Gabriel Narutowicz (March 17 1865December 16 1922) was the first President of Poland. He was assassinated only a week after his election.

Early years and career

Born into a Lithuanian noble family in Telšiai, Lithuania, then under the Russian Partitions of the Polish-Lithuanian Commonwealth, Narutowicz had been a professor at the Polytechnic Institute in Zurich, Switzerland, from 1908, and had directed the construction of many hydroelectric plants in western Europe.
   After Poland regained independence in 1918, he became involved in Polish national politics, serving as Minister of Public Works (1920-21) and as Minister of Foreign Affairs (1922). He was widely recongized as one of the earlier Polish statesmen.

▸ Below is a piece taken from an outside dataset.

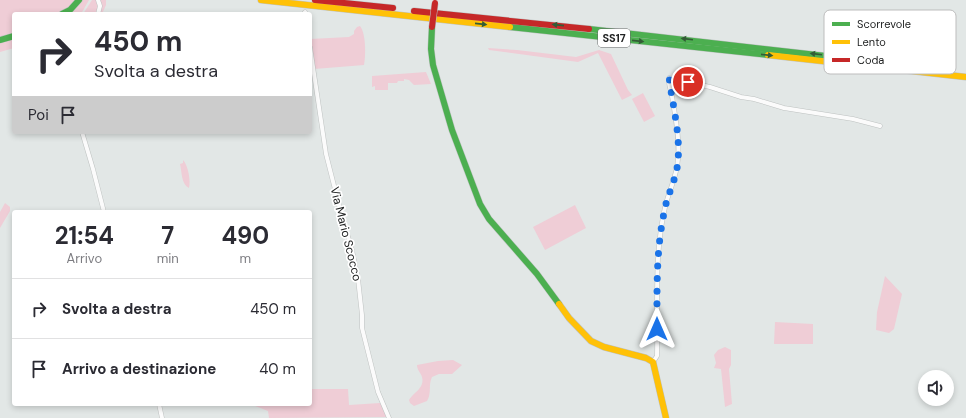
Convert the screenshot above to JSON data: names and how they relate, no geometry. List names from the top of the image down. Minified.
{"streets":{"main road":["SS17"],"street":["Via Mario Scocco"]},"legend":["Scorrevole","Lento","Coda"],"page":{"turn":["450 m","Svolta a destra"],"then":"Poi","eta":["21:54","Arrivo","7","min","490","m"],"list":[{"name":"Svolta a destra","value":"450 m"},{"name":"Arrivo a destinazione","value":"40 m"}]}}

Election and brief Presidency


   Supported by the "Liberation" party, Narutowicz decided to run for President of Poland. On December 9, 1922, he was elected by the Polish parliament (the Sejm), convening as the National Assembly of Poland, to be Poland's first president, and was sworn in on December 11.
   His election, supported by leftist, centrist, peasant and national-minority deputies, aroused the ire of right-wing deputies, particularly the National Democrats. They emphasized that the deputies who had supported Narutowicz had included national-minorities representatives, and disparagingly called the newly-elected head of state "their president" or "President of the Jews". Narutowicz was also reproached for being an atheist and belonging to a Masonic lodge.
   During his very short term in office he worked primary to appoint a new government, in place of Nowak's cabinet. However new cabinet was appointed by Acting President Maciej Rataj after Narutowicz death and before Wojciechowski's took the office. Also Naturowicz's first act in office was commuting of a death sentence.
   While working on appointing a new government, he proposed portfolio of Foreign Affairs Minister to his main rival to the Presidency - Maurycy Klemens Zamoyski.
   On December 16, 1922, five days after his inauguration, while attending the opening of an art exhibit at Warsaw's Zachęta Gallery, Narutowicz was shot dead by a mentally-deranged sympathizer of the National Democrats, the art professor and critic, Eligiusz Niewiadomski, who was sentenced to death and executed a month later.

Legacy

Warsaw's Plac Narutowicza (Narutowicz Square) is named in his memory.

Family

Gabriel Narutowicz's brother, Stanisław Narutowicz, was a member of the State Council of Lithuania, and his signature appears on the Lithuanian Act of Independence of February 16 1918.